I think your last line says it. Life is passion, I guess in both senses of the word. Anything I'm good at, I took so much of myself along that, to answer how long it took me, I'd state my age.

And the things I'm best at don't count. I think I've really learned how to take a walk.

I look at those 10,000 hours as lost, like the road not taken, a good kind of lost that helped form me. Maybe Mutter sees it that way.

I wonder if part of a performance's joy is our celebration of the performer's life and the possibility of seeing ourselves in her.

(Also, thank you so much for your dear response and link to my latest long post. If I have spent too many hours blogging, I would justify it by the likes of you, Beth.)

Lucky you, Beth. I can't remember when we last attended a top line concert. Silly, with London only 30 minutes away by train. The Mutter sounds fabulous.

'...the most effort, the greatest number of hours?' I guess there are three endeavours into which I have invested most passion and effort - playing music, directing plays and writing poetry. None of these have involved 'practice' in the sense of long hours of preparatory exercise. All of them have been learned and developed in process - resulting, no doubt, initially at least, in the application of the old saw, "I've suffered for my art; now it's your turn"!
I've been playing the bass guitar since 1967, directing plays since 1975 and writing poetry (to any level of proficiency) since 1986. I'm not going to try to calculate at what point in each case 10,000 hours was approached or passed. But what is evident to me is that the pressure of performance deadlines and then the tensions of presentation to an audience require an intensity of application and a level of concentration that, with perseverance and constant practice, must develop a level of skill and aptitude over time.

### Data section:
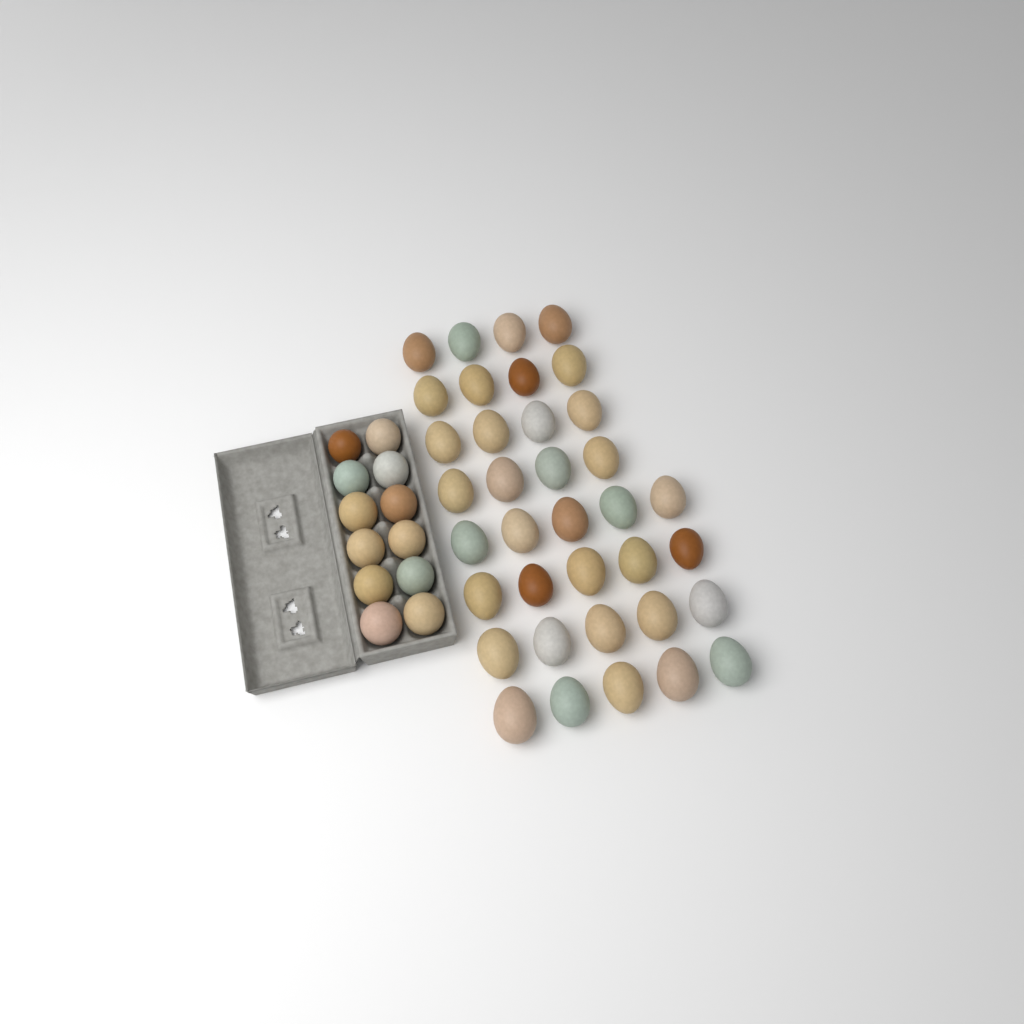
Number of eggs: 48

### What to do:
According to the passage, since what year has one commenter been playing the bass guitar? Rely only on the passage to answer.

### Solution to this task:
Since 1967.